The house is situated in the heart of Ljungskogen forest, covering larger portions of the Ljunghusen residential area in Vellinge, south of Malmö. The earth is sandy and the flat ground is covered by a young pine forest. The site has therefore no views into the landscape.
The design is based on the Danish atrium house typology from the 60s and 70s and has an outer brick wall and an inner façade which is mostly glazed. The northern wing contains sleeping quarters and bathrooms; the eastern wing is the living area. The house is penetrated by several lightwells, and lines-of-sight play with the eye as you move through the rooms.
The inner and outer walls of the building are folded and doors and windows move in and out of alignment along the outer walls. This helps define spaces and views, frames the nature outside and creates an inner life.
In the inner courtyard, the same variations in the façade help create a relationship between the different wings of the house, and lines-of-sight that act as “internal” vistas. In this way, the inner spaces of the house are extended into the courtyard.

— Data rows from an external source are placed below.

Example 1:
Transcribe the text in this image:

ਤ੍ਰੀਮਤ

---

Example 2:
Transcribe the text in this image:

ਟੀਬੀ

An important goal has been to invite nature into the house and to dissolve the climate barrier. There is a winter garden which can be completely opened on two sides, several sliding glass doors and the floors on the inside and outside have the same level.
The structure is based on a timber frame with steel reinforcements, placed on a concrete slab. The roof is made with a system of laminated veneer lumber which has been tapered towards the courtyard. The plastered walls are made of gas concrete and are painted black. The timbered walls are clad with planed Siberian larch.